**** GIVEN PASSAGE ****

FIG. 2(A) shows a perspective view of the second modification of the first embodiment, and (B) shows a top view of (A).
The hub-side blades 6 have a smaller length than the shroud-side blades 3. The leading edges of the hub-side blades 6 are located at some midpoint, on the downstream side, in the length of the shroud-side blades 3.
In the gaps where the top ends of the combined shroud-side blades 3 and hub-side blades 4 are not abutted onto one another, connecting walls (connecting members) 7 substantially parallel to the shroud-side wall 58 and the hub-side wall are provided. Because the leading edges of the hub-side blades 6 are located at some midpoint, on the downstream side, in the shroud-side blades 3, the connecting walls 7 are provided over the entire length of the hub-side blades 6 from the leading edges to the trailing edges of the hub-side blades 6.
In addition, the connecting walls 7 according to the second modification may cover the gaps from the leading edges of the hub-side blades 6 to some midpoint (for example, 60% of the blade length) in the length of the hub-side blades 6.

Second Embodiment

A diffuser according to a second embodiment differs from that according to the first embodiment in that a disc connecting all of the top ends of the shroud-side blades and hub-side blades is provided; the other configurations are the same. Therefore, the same structures will be denoted by the same reference numerals, and descriptions thereof will be omitted.
The second embodiment part of the disclosure, but not part of the claimed invention will be described below using FIG. 3.
A disc (connecting member) 8 continuously connects top ends of a plurality of (only one in FIG. 3) shroud-side blades 3 and hub-side blades 4 in a circumferential direction. The disc 8 has a ring-like shape and is provided substantially parallel to the shroud-side wall 58 and the hub-side wall (not shown).

****

▶ _EXERCISE DIRECTIONS_
Transcribe the diffuser passage above in full, word for word.

**** INFORMATION SUPPLIED ****

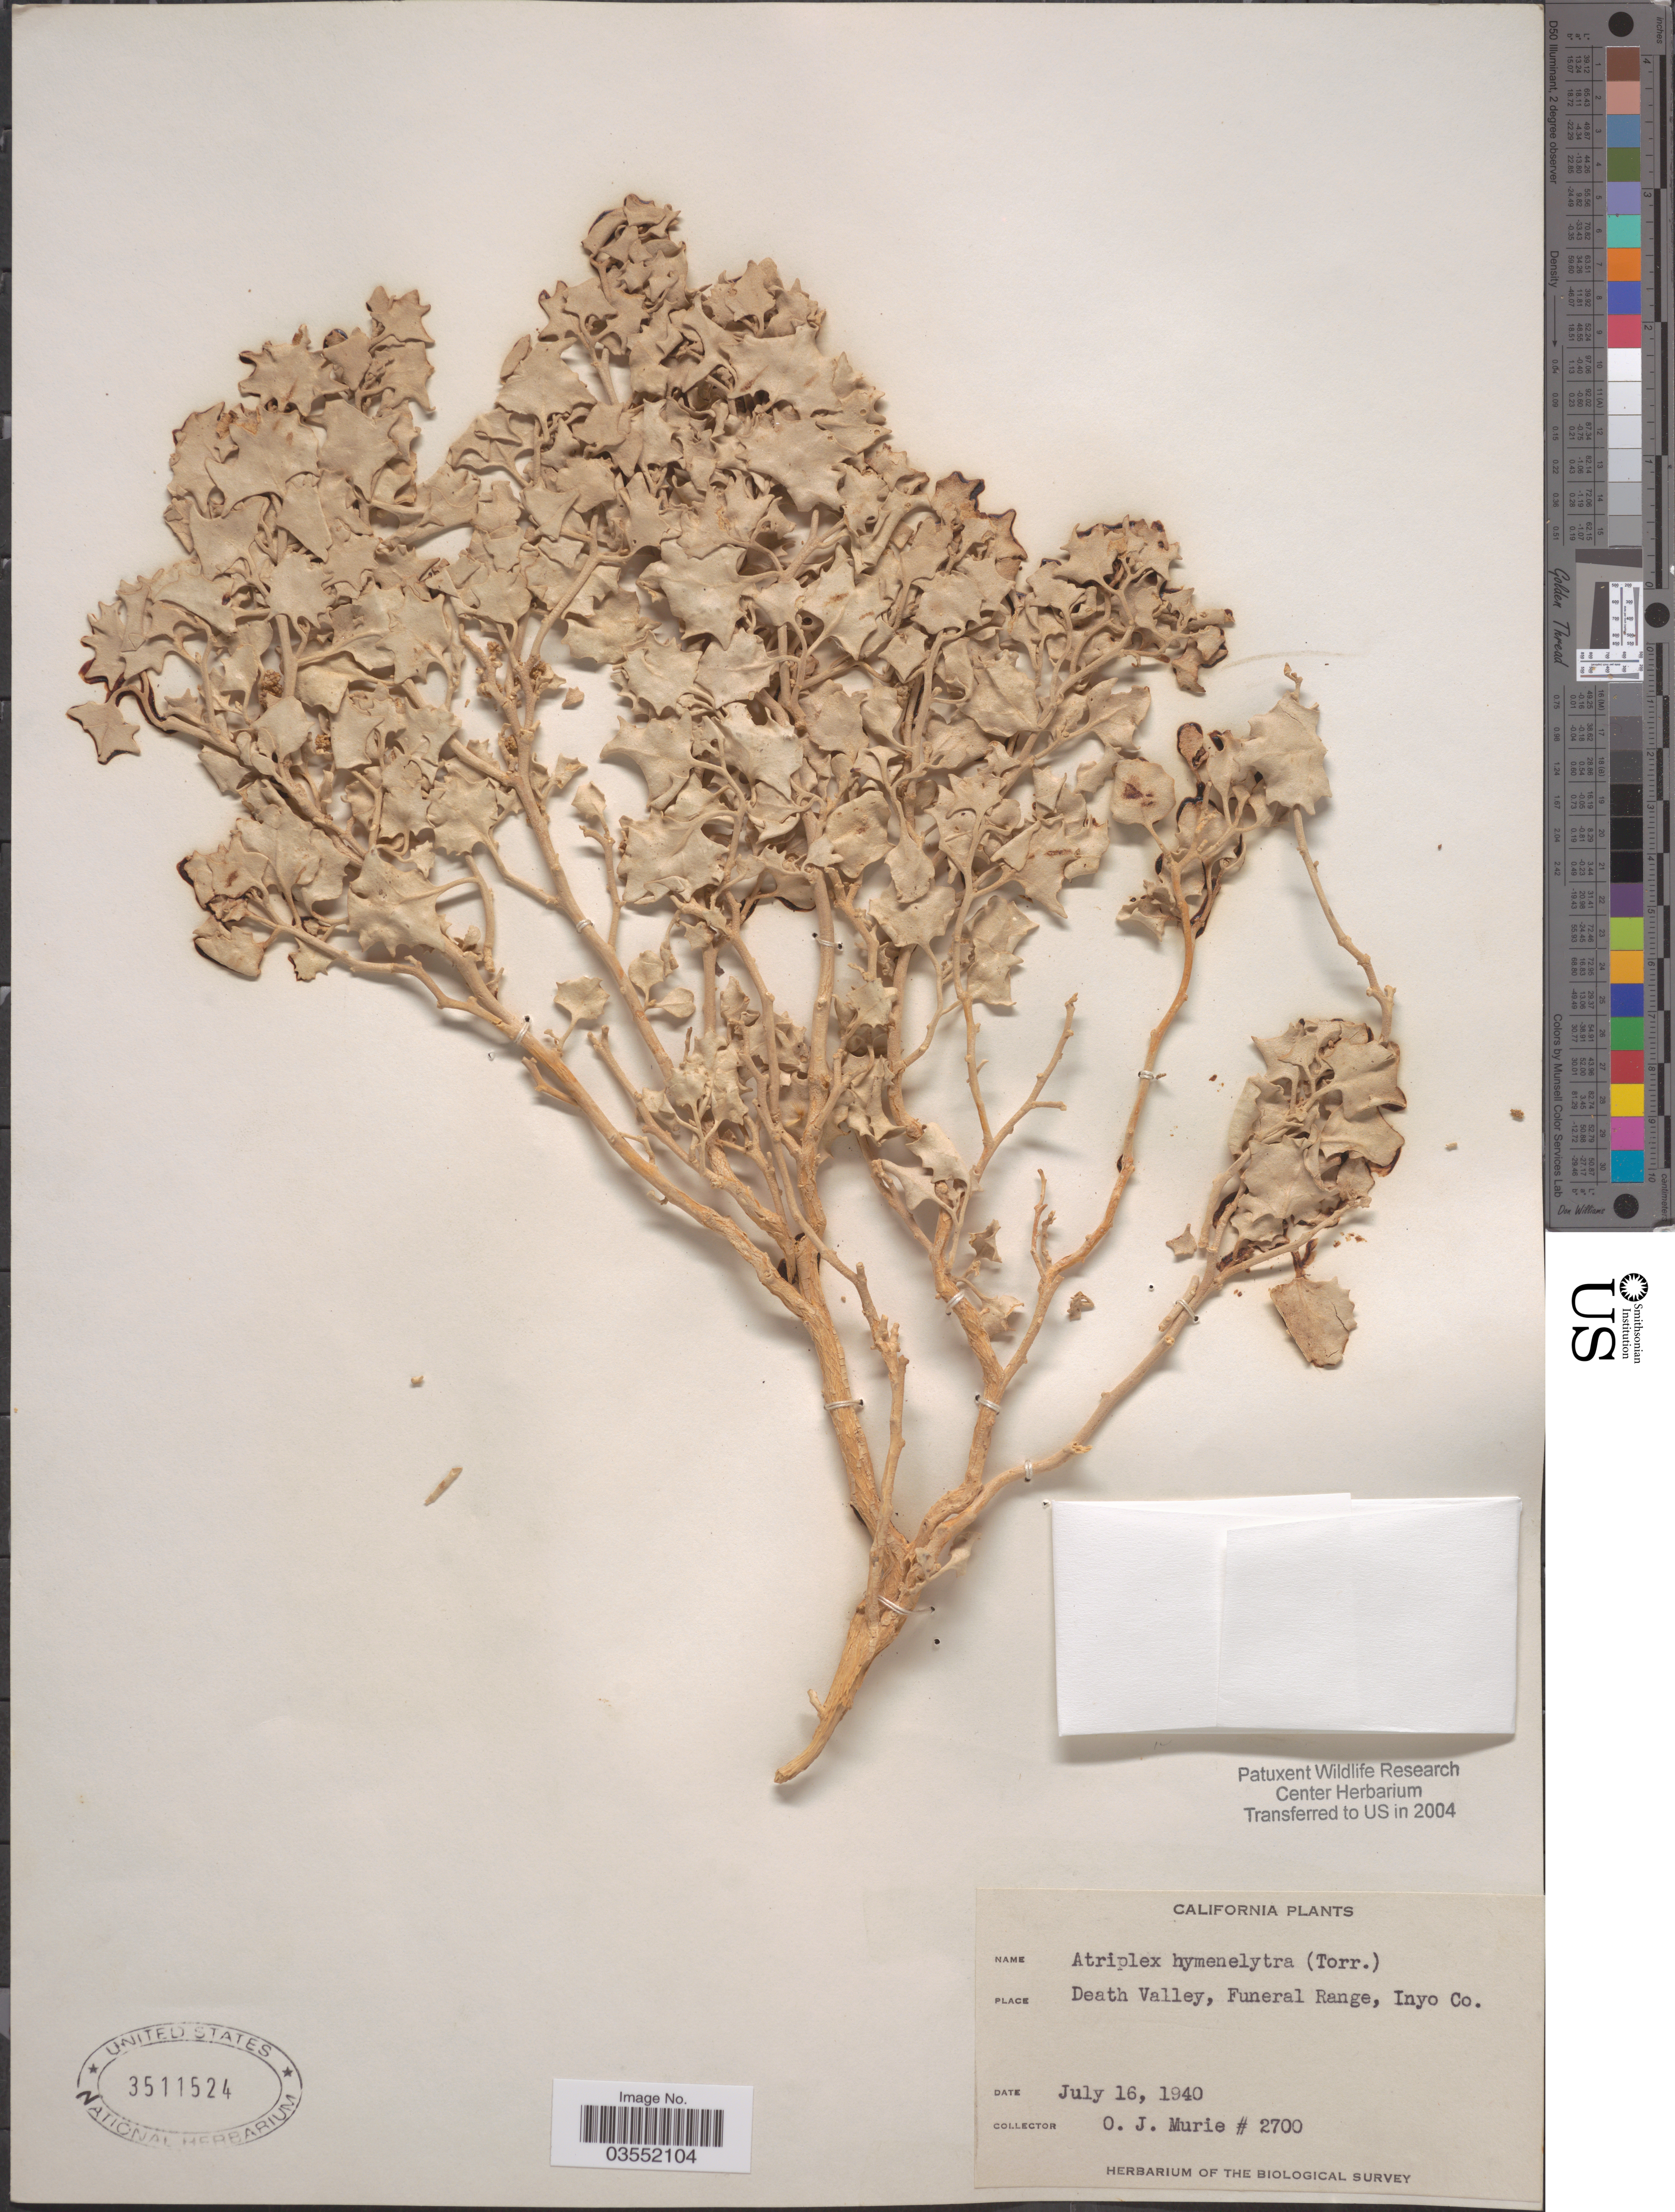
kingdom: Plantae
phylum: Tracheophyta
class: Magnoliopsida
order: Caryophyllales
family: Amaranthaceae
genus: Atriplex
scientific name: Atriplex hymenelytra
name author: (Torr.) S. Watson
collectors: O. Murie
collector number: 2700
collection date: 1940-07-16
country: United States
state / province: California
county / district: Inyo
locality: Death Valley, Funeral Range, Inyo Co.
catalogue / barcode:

****

▶ _EXERCISE RESPONSE_
FIG. 2(A) shows a perspective view of the second modification of the first embodiment, and (B) shows a top view of (A).
The hub-side blades 6 have a smaller length than the shroud-side blades 3. The leading edges of the hub-side blades 6 are located at some midpoint, on the downstream side, in the length of the shroud-side blades 3.
In the gaps where the top ends of the combined shroud-side blades 3 and hub-side blades 4 are not abutted onto one another, connecting walls (connecting members) 7 substantially parallel to the shroud-side wall 58 and the hub-side wall are provided. Because the leading edges of the hub-side blades 6 are located at some midpoint, on the downstream side, in the shroud-side blades 3, the connecting walls 7 are provided over the entire length of the hub-side blades 6 from the leading edges to the trailing edges of the hub-side blades 6.
In addition, the connecting walls 7 according to the second modification may cover the gaps from the leading edges of the hub-side blades 6 to some midpoint (for example, 60% of the blade length) in the length of the hub-side blades 6.

Second Embodiment

A diffuser according to a second embodiment differs from that according to the first embodiment in that a disc connecting all of the top ends of the shroud-side blades and hub-side blades is provided; the other configurations are the same. Therefore, the same structures will be denoted by the same reference numerals, and descriptions thereof will be omitted.
The second embodiment part of the disclosure, but not part of the claimed invention will be described below using FIG. 3.
A disc (connecting member) 8 continuously connects top ends of a plurality of (only one in FIG. 3) shroud-side blades 3 and hub-side blades 4 in a circumferential direction. The disc 8 has a ring-like shape and is provided substantially parallel to the shroud-side wall 58 and the hub-side wall (not shown).